Tłuszcze nie do smażenia i pieczenia

Wprawdzie na razie nie handlujemy tłuszczami, ale zabiorę głos na temat tłuszczów, ponieważ wielokrotnie spotykam się ze szkodliwymi praktykami kulinarnymi.

Często spotykanym błędem jest używanie olejów zawierających wysoką zawartość nienasyconych kwasów tłuszczowych do smażenia i pieczenia (np. olej lniany, słonecznikowy, dyniowy czy oliwa z oliwek).

Wyżej wymienione tłuszcze są świetnymi, zdrowymi tłuszczami ale NIE NADAJĄ SIĘ DO OBRÓBKI W WYSOKIEJ TEMPERATURZE. Po takiej obróbce termicznej conajmniej przestają być zdrowe.

1.Wątpliwość: „Ale przecież droższe rodzaje chipsów ziemniaczanych są smażone na oleju słonecznikowym? Więc  o co chodzi?”

-To jest tylko sztuczka marketingowa. Olej słonecznikowy do smażenia czipsów jest utwardzonym olejem (tak jak margaryna) i po utwardzeniu, moim zdaniem, jest bardziej podobny do oleju palmowego niż słonecznikowego.

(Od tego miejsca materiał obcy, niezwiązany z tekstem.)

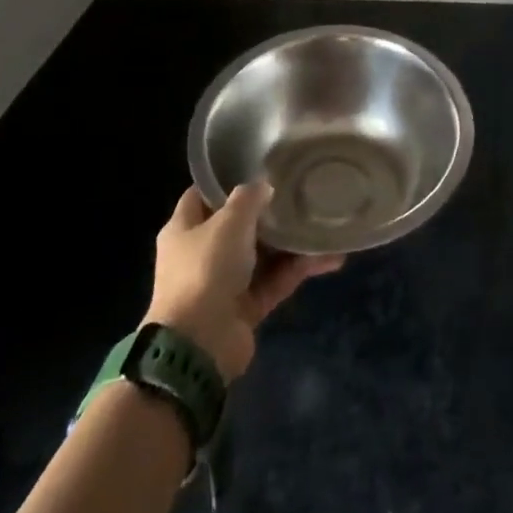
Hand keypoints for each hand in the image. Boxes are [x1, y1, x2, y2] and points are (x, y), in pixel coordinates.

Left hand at [145, 182, 343, 381]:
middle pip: (238, 225)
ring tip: (323, 223)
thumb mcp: (229, 221)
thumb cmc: (206, 269)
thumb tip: (264, 186)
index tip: (259, 166)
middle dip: (268, 211)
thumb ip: (248, 197)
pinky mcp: (245, 308)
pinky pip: (275, 281)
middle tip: (300, 191)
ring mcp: (223, 283)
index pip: (202, 195)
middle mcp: (201, 253)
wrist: (199, 346)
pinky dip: (298, 269)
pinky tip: (329, 257)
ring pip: (262, 254)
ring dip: (290, 242)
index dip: (226, 180)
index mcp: (184, 229)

2.Wątpliwość: „Ale przecież do pieczywa się dodaje nasion lnu, dyni i słonecznika. I to podobno jest pieczywo prozdrowotne”

-To też jest sztuczka marketingowa. Takie pieczywo jest faktycznie prozdrowotne, ale tylko dla finansów piekarza.  Jeżeli dobrze kojarzę, to takie pieczywo zaczęło się upowszechniać dopiero w latach 90-ych XX wieku. Gdyby te nasionka roślin oleistych były tylko w miąższu chleba, gdzie temperatura w czasie wypieku nie jest ekstremalnie wysoka to byłoby pół biedy, ale te nasionka są też w skórce chleba, która w piecu osiąga temperaturę około 200st C, tłuszcz w tych nasionkach z pewnością się zdegraduje. Jężeli ktoś sam sobie taki chleb piecze , to stanowczo odradzam – chleb to zasadniczo mąka, woda, sól i mikroorganizmy (głównie drożdże).

3.Wątpliwość: „O co ci chodzi,  przecież w Grecji, i innych krajach śródziemnomorskich powszechnie używa się oliwy do gotowania?”

-Używają bo ją mają w dużej ilości. Ze swoich studiów na Akademii Rolniczej w Krakowie pamiętam, że do obróbki w wyższej temperaturze nadaje się tylko oliwa z oliwek nicejskich – nie spotkałem takiej, być może dlatego, że nie szukałem, tylko po co szukać skoro są dostępne inne tłuszcze przydatne do smażenia.

4.Wątpliwość: „Czy ty czasem nie przesadzasz, przecież w  telewizyjnych programach kulinarnych używają po swojemu oliwy, prażą nasiona dynii itd”

-Celebryci prowadzący te programy są rozliczani z efektów innych niż walory zdrowotne potraw, poza tym mogą mieć swoje, niekoniecznie zdrowe przyzwyczajenia.  Wielokrotnie w programach kulinarnych można spotkać bardzo interesujące i zdrowe przepisy potraw, jednak radziłbym tutaj kierowanie się zdrowym rozsądkiem i uruchomienie odrobiny krytycyzmu.

Podsumowując: oliwa z oliwek, oleje słonecznikowy, lniany, dyniowy i nasiona tych roślin są bardzo zdrowym składnikiem diety, pod warunkiem, że będą używane jako oleje sałatkowe.